Copy each line of the items below without any change.

[Start Information supplied]

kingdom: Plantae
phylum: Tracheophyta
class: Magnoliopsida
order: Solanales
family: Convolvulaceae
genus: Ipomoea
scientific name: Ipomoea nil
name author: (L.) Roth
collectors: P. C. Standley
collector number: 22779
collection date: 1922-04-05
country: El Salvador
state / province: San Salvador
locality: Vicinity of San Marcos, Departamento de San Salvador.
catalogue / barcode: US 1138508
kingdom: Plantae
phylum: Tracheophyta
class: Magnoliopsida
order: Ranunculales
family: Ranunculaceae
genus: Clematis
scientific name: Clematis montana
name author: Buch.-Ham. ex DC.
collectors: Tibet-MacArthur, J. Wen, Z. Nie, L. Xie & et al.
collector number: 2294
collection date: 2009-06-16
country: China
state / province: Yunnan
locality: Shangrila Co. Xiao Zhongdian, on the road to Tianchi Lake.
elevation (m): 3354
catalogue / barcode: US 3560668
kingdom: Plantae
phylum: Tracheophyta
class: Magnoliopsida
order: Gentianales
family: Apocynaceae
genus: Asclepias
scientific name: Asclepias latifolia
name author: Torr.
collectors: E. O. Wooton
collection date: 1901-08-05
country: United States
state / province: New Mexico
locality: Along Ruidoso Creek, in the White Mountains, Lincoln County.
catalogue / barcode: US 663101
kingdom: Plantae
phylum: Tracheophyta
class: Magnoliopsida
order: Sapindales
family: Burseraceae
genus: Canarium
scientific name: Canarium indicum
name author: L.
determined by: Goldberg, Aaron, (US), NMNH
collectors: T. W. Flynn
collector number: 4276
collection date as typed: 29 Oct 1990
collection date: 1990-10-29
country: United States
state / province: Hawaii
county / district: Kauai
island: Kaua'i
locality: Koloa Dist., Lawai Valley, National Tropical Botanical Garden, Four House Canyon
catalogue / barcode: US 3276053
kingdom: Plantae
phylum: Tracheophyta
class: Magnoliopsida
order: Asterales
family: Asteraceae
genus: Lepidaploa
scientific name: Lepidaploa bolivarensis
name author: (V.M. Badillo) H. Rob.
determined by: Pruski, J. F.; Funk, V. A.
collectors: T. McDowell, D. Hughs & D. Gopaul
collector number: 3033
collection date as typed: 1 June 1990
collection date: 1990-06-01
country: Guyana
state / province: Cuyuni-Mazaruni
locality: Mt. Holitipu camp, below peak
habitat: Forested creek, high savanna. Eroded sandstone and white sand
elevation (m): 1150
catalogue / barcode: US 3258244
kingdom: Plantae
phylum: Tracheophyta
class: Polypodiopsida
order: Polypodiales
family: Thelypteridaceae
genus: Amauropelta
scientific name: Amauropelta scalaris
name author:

[End Information supplied]

#### Task output
kingdom: Plantae
phylum: Tracheophyta
class: Magnoliopsida
order: Solanales
family: Convolvulaceae
genus: Ipomoea
scientific name: Ipomoea nil
name author: (L.) Roth
collectors: P. C. Standley
collector number: 22779
collection date: 1922-04-05
country: El Salvador
state / province: San Salvador
locality: Vicinity of San Marcos, Departamento de San Salvador.
catalogue / barcode: US 1138508
kingdom: Plantae
phylum: Tracheophyta
class: Magnoliopsida
order: Ranunculales
family: Ranunculaceae
genus: Clematis
scientific name: Clematis montana
name author: Buch.-Ham. ex DC.
collectors: Tibet-MacArthur, J. Wen, Z. Nie, L. Xie & et al.
collector number: 2294
collection date: 2009-06-16
country: China
state / province: Yunnan
locality: Shangrila Co. Xiao Zhongdian, on the road to Tianchi Lake.
elevation (m): 3354
catalogue / barcode: US 3560668
kingdom: Plantae
phylum: Tracheophyta
class: Magnoliopsida
order: Gentianales
family: Apocynaceae
genus: Asclepias
scientific name: Asclepias latifolia
name author: Torr.
collectors: E. O. Wooton
collection date: 1901-08-05
country: United States
state / province: New Mexico
locality: Along Ruidoso Creek, in the White Mountains, Lincoln County.
catalogue / barcode: US 663101
kingdom: Plantae
phylum: Tracheophyta
class: Magnoliopsida
order: Sapindales
family: Burseraceae
genus: Canarium
scientific name: Canarium indicum
name author: L.
determined by: Goldberg, Aaron, (US), NMNH
collectors: T. W. Flynn
collector number: 4276
collection date as typed: 29 Oct 1990
collection date: 1990-10-29
country: United States
state / province: Hawaii
county / district: Kauai
island: Kaua'i
locality: Koloa Dist., Lawai Valley, National Tropical Botanical Garden, Four House Canyon
catalogue / barcode: US 3276053
kingdom: Plantae
phylum: Tracheophyta
class: Magnoliopsida
order: Asterales
family: Asteraceae
genus: Lepidaploa
scientific name: Lepidaploa bolivarensis
name author: (V.M. Badillo) H. Rob.
determined by: Pruski, J. F.; Funk, V. A.
collectors: T. McDowell, D. Hughs & D. Gopaul
collector number: 3033
collection date as typed: 1 June 1990
collection date: 1990-06-01
country: Guyana
state / province: Cuyuni-Mazaruni
locality: Mt. Holitipu camp, below peak
habitat: Forested creek, high savanna. Eroded sandstone and white sand
elevation (m): 1150
catalogue / barcode: US 3258244
kingdom: Plantae
phylum: Tracheophyta
class: Polypodiopsida
order: Polypodiales
family: Thelypteridaceae
genus: Amauropelta
scientific name: Amauropelta scalaris
name author:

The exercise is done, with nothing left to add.